[Dataset entries]
··········
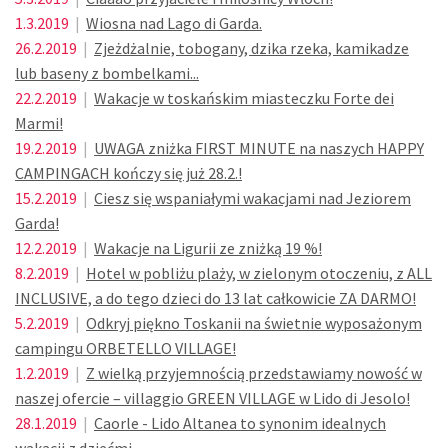
1.3.2019
|
Wiosna nad Lago di Garda.
26.2.2019
|
Zjeżdżalnie, tobogany, dzika rzeka, kamikadze
lub baseny z bombelkami...
22.2.2019
|
Wakacje w toskańskim miasteczku Forte dei
Marmi!
19.2.2019
|
UWAGA zniżka FIRST MINUTE na naszych HAPPY
CAMPINGACH kończy się już 28.2.!
15.2.2019
|
Ciesz się wspaniałymi wakacjami nad Jeziorem
Garda!
12.2.2019
|
Wakacje na Ligurii ze zniżką 19 %!
8.2.2019
|
Hotel w pobliżu plaży, w zielonym otoczeniu, z ALL
INCLUSIVE, a do tego dzieci do 13 lat całkowicie ZA DARMO!
5.2.2019
|
Odkryj piękno Toskanii na świetnie wyposażonym
campingu ORBETELLO VILLAGE!
1.2.2019
|
Z wielką przyjemnością przedstawiamy nowość w
naszej ofercie – villaggio GREEN VILLAGE w Lido di Jesolo!
28.1.2019
|
Caorle - Lido Altanea to synonim idealnych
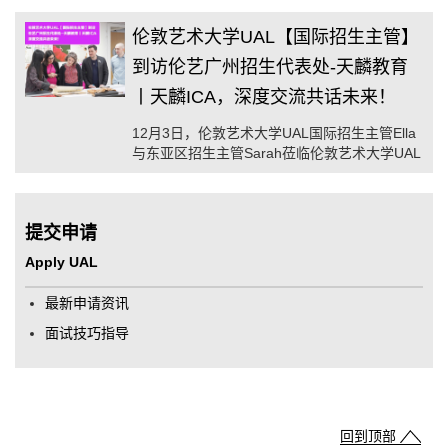
伦敦艺术大学UAL【国际招生主管】
到访伦艺广州招生代表处-天麟教育
丨天麟ICA，深度交流共话未来！
12月3日，伦敦艺术大学UAL国际招生主管Ella
与东亚区招生主管Sarah莅临伦敦艺术大学UAL
广州招生代表处和天麟ICA指导，与天麟ICA的
师生们进行了深入的交流和友好的互动。
提交申请
Apply UAL
最新申请资讯
面试技巧指导
回到顶部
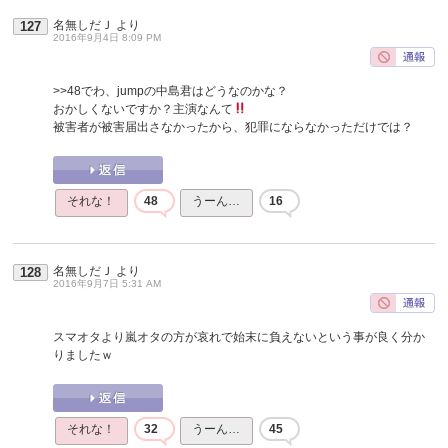
名無しだＪ
より
127
2016年9月4日 8:09 PM
>>48
でわ、jumpの中島君はどうなのかな？
おかしくないですか？主演なんて
被害者が被害届出さなかったから、犯罪にならなかっただけでは？
それな！
48
うーん…
16
名無しだＪ
より
128
2016年9月7日 5:31 AM
スマオタより嵐オタの方が哀れで始末に負えないという事が良く分か
りましたｗ
それな！
32
うーん…
45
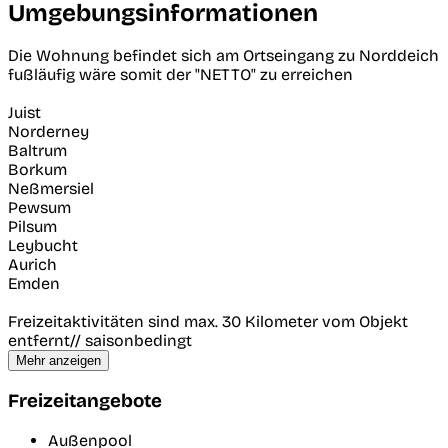
Umgebungsinformationen
Die Wohnung befindet sich am Ortseingang zu Norddeich
fußläufig wäre somit der "NETTO" zu erreichen
Juist
Norderney
Baltrum
Borkum
Neßmersiel
Pewsum
Pilsum
Leybucht
Aurich
Emden
Freizeitaktivitäten sind max. 30 Kilometer vom Objekt
entfernt// saisonbedingt
Mehr anzeigen
Freizeitangebote
Außenpool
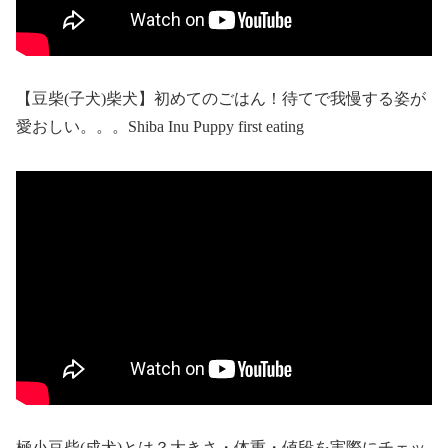
【豆柴(子犬)柴犬】初めてのごはん！待てで我慢する姿が
愛おしい。。。Shiba Inu Puppy first eating
極小豆柴(成犬)とは？大きさ・体重・値段を実際にチェッ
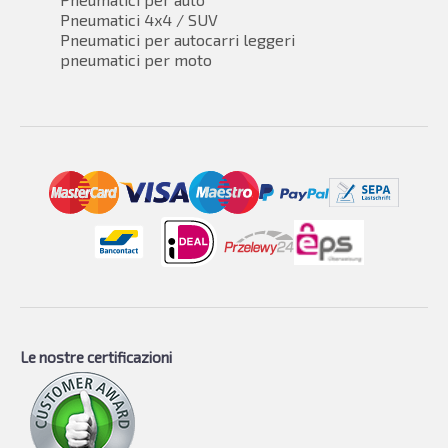
Pneumatici 4x4 / SUV
Pneumatici per autocarri leggeri
pneumatici per moto
Le nostre certificazioni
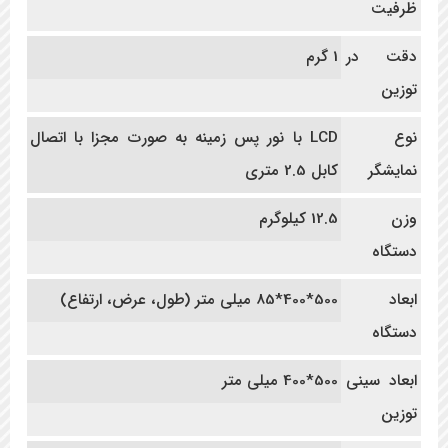
ظرفیت
دقت در
1 گرم
توزین
نوع
LCD با نور پس زمینه به صورت مجزا با اتصال
نمایشگر
کابل 2.5 متری
وزن
12.5 کیلوگرم
دستگاه
ابعاد
500*400*85 میلی متر (طول، عرض، ارتفاع)
دستگاه
ابعاد سینی
500*400 میلی متر
توزین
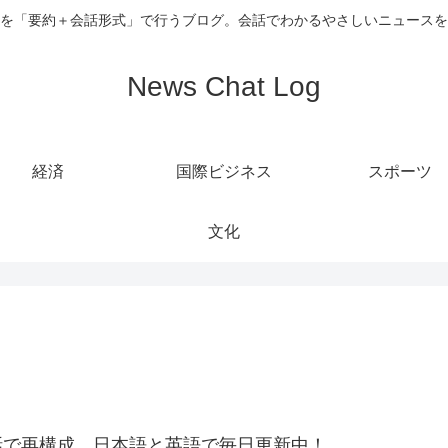
を「要約＋会話形式」で行うブログ。会話でわかるやさしいニュースを
News Chat Log
経済
国際ビジネス
スポーツ
文化
話で再構成。日本語と英語で毎日更新中！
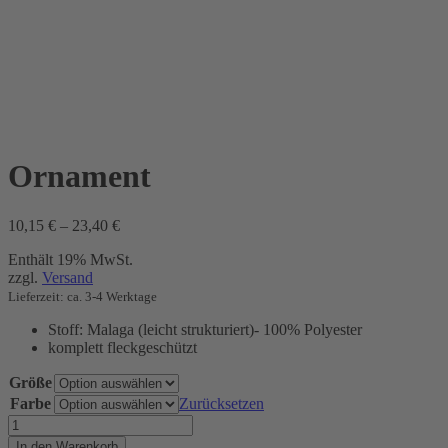
Ornament
Preisspanne:
10,15
€
–
23,40
€
10,15 €
Enthält 19% MwSt.
bis
zzgl.
Versand
23,40 €
Lieferzeit: ca. 3-4 Werktage
Stoff: Malaga (leicht strukturiert)- 100% Polyester
komplett fleckgeschützt
Größe
Farbe
Zurücksetzen
Ornament
Menge
In den Warenkorb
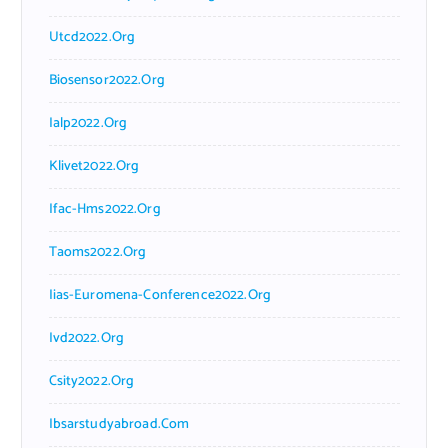
Utcd2022.org
Biosensor2022.org
Ialp2022.org
Klivet2022.org
Ifac-Hms2022.org
Taoms2022.org
Iias-Euromena-Conference2022.org
Ivd2022.org
Csity2022.org
Ibsarstudyabroad.com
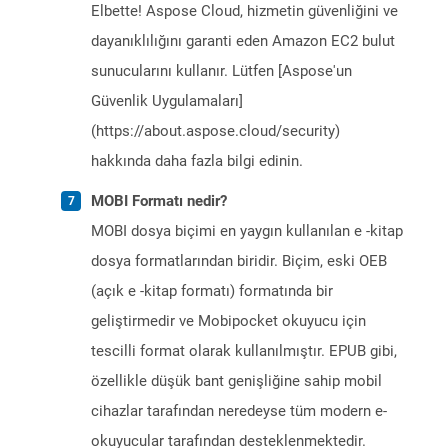
Elbette! Aspose Cloud, hizmetin güvenliğini ve
dayanıklılığını garanti eden Amazon EC2 bulut
sunucularını kullanır. Lütfen [Aspose'un
Güvenlik Uygulamaları]
(https://about.aspose.cloud/security)
hakkında daha fazla bilgi edinin.
MOBI Formatı nedir?
MOBI dosya biçimi en yaygın kullanılan e -kitap
dosya formatlarından biridir. Biçim, eski OEB
(açık e -kitap formatı) formatında bir
geliştirmedir ve Mobipocket okuyucu için
tescilli format olarak kullanılmıştır. EPUB gibi,
özellikle düşük bant genişliğine sahip mobil
cihazlar tarafından neredeyse tüm modern e-
okuyucular tarafından desteklenmektedir.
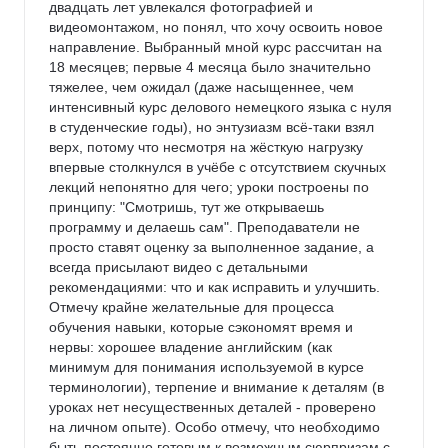
двадцать лет увлекался фотографией и 
видеомонтажом, но понял, что хочу освоить новое 
направление. Выбранный мной курс рассчитан на 
18 месяцев; первые 4 месяца было значительно 
тяжелее, чем ожидал (даже насыщеннее, чем 
интенсивный курс делового немецкого языка с нуля 
в студенческие годы), но энтузиазм всё-таки взял 
верх, потому что несмотря на жёсткую нагрузку 
впервые столкнулся в учёбе с отсутствием скучных 
лекций непонятно для чего; уроки построены по 
принципу: "Смотришь, тут же открываешь 
программу и делаешь сам". Преподаватели не 
просто ставят оценку за выполненное задание, а 
всегда присылают видео с детальными 
рекомендациями: что и как исправить и улучшить. 
Отмечу крайне желательные для процесса 
обучения навыки, которые сэкономят время и 
нервы: хорошее владение английским (как 
минимум для понимания используемой в курсе 
терминологии), терпение и внимание к деталям (в 
уроках нет несущественных деталей - проверено 
на личном опыте). Особо отмечу, что необходимо 
быть постоянно готовым к возможным сюрпризам с 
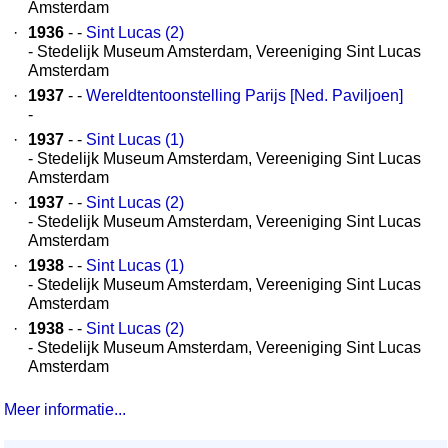
Amsterdam
·
1936
- -
Sint Lucas (2)
- Stedelijk Museum Amsterdam, Vereeniging Sint Lucas
Amsterdam
·
1937
- -
Wereldtentoonstelling Parijs [Ned. Paviljoen]
-
·
1937
- -
Sint Lucas (1)
- Stedelijk Museum Amsterdam, Vereeniging Sint Lucas
Amsterdam
·
1937
- -
Sint Lucas (2)
- Stedelijk Museum Amsterdam, Vereeniging Sint Lucas
Amsterdam
·
1938
- -
Sint Lucas (1)
- Stedelijk Museum Amsterdam, Vereeniging Sint Lucas
Amsterdam
·
1938
- -
Sint Lucas (2)
- Stedelijk Museum Amsterdam, Vereeniging Sint Lucas
Amsterdam
Meer informatie...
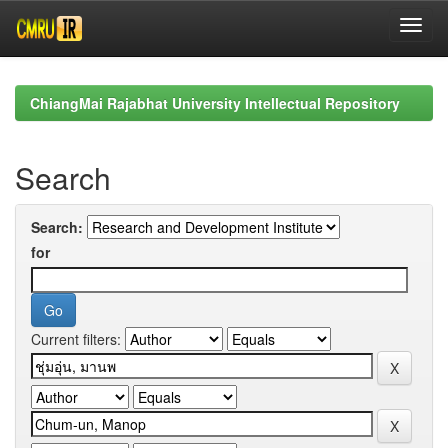
Skip
navigation
ChiangMai Rajabhat University Intellectual Repository
Search
Search:
for
Current filters:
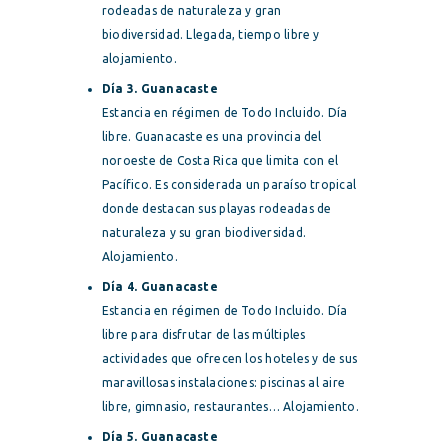
rodeadas de naturaleza y gran
biodiversidad. Llegada, tiempo libre y
alojamiento.
Día 3. Guanacaste
Estancia en régimen de Todo Incluido. Día
libre. Guanacaste es una provincia del
noroeste de Costa Rica que limita con el
Pacífico. Es considerada un paraíso tropical
donde destacan sus playas rodeadas de
naturaleza y su gran biodiversidad.
Alojamiento.
Día 4. Guanacaste
Estancia en régimen de Todo Incluido. Día
libre para disfrutar de las múltiples
actividades que ofrecen los hoteles y de sus
maravillosas instalaciones: piscinas al aire
libre, gimnasio, restaurantes… Alojamiento.
Día 5. Guanacaste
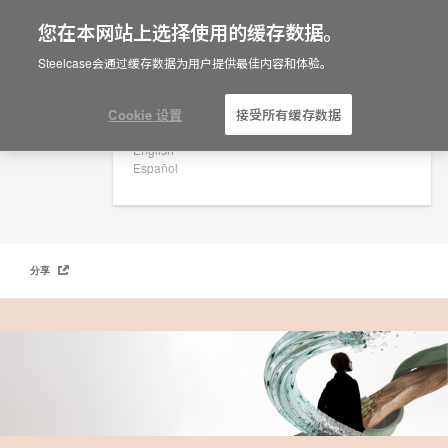
您在本网站上选择使用的缓存数据。
×
Are you in United States?
Steelcase会通过缓存数据为用户提供最佳内容和体验。
《Work Better》杂志: 设计更好未来
Would you like to see Products we sell in
your region?
Cookie 设置
接受所有缓存数据
Americas
English
Español
分享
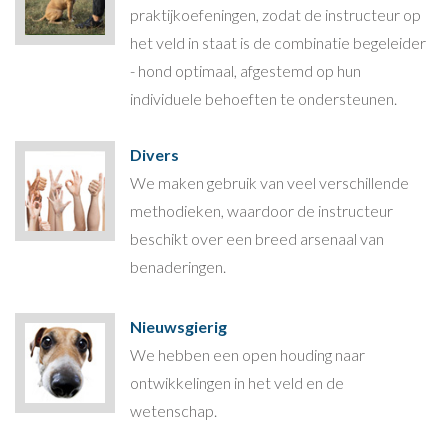
praktijkoefeningen, zodat de instructeur op
het veld in staat is de combinatie begeleider
- hond optimaal, afgestemd op hun
individuele behoeften te ondersteunen.
Divers
We maken gebruik van veel verschillende
methodieken, waardoor de instructeur
beschikt over een breed arsenaal van
benaderingen.
Nieuwsgierig
We hebben een open houding naar
ontwikkelingen in het veld en de
wetenschap.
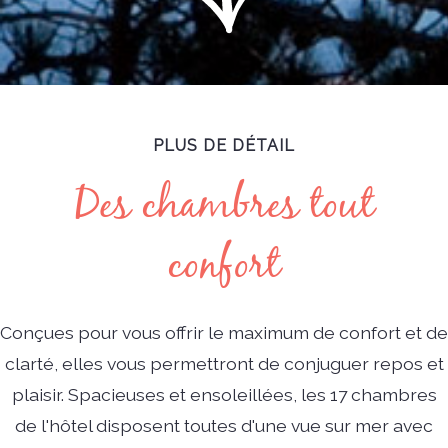
PLUS DE DÉTAIL
Des chambres tout
confort
Conçues pour vous offrir le maximum de confort et de
clarté, elles vous permettront de conjuguer repos et
plaisir. Spacieuses et ensoleillées, les 17 chambres
de l'hôtel disposent toutes d'une vue sur mer avec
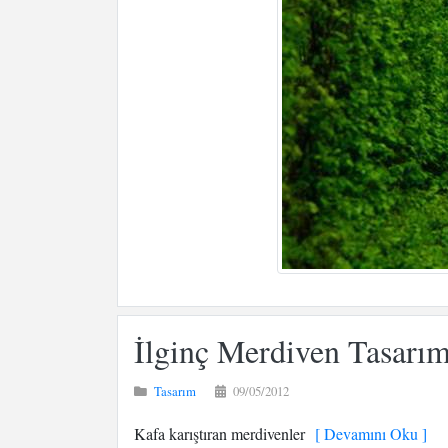
İlginç Merdiven Tasarım
Tasarım
09/05/2012
Kafa karıştıran merdivenler
[ Devamını Oku ]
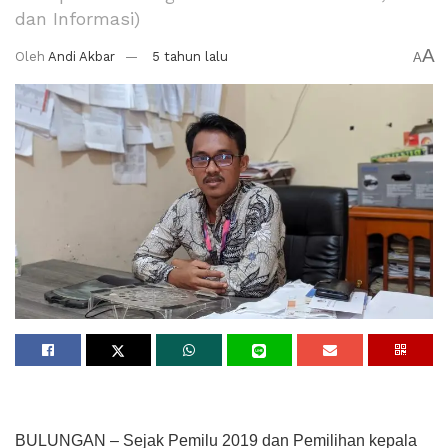
dan Informasi)
A
Oleh
Andi Akbar
5 tahun lalu
A
BULUNGAN – Sejak Pemilu 2019 dan Pemilihan kepala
··········
Please set down, exactly and with no pictures, the lines in the entries above starting at the one holding "Ialp2022.org" and ending at the one holding "tescilli format olarak", ends included.

- [Output for this task]:
Ialp2022.org
Klivet2022.org
Ifac-Hms2022.org
Taoms2022.org
Iias-Euromena-Conference2022.org
Ivd2022.org
Csity2022.org
Ibsarstudyabroad.com
Elbette! Aspose Cloud, hizmetin güvenliğini ve
dayanıklılığını garanti eden Amazon EC2 bulut
sunucularını kullanır. Lütfen [Aspose'un
Güvenlik Uygulamaları]
(https://about.aspose.cloud/security)
hakkında daha fazla bilgi edinin.
MOBI Formatı nedir?
MOBI dosya biçimi en yaygın kullanılan e -kitap
dosya formatlarından biridir. Biçim, eski OEB
(açık e -kitap formatı) formatında bir
geliştirmedir ve Mobipocket okuyucu için
tescilli format olarak kullanılmıştır. EPUB gibi,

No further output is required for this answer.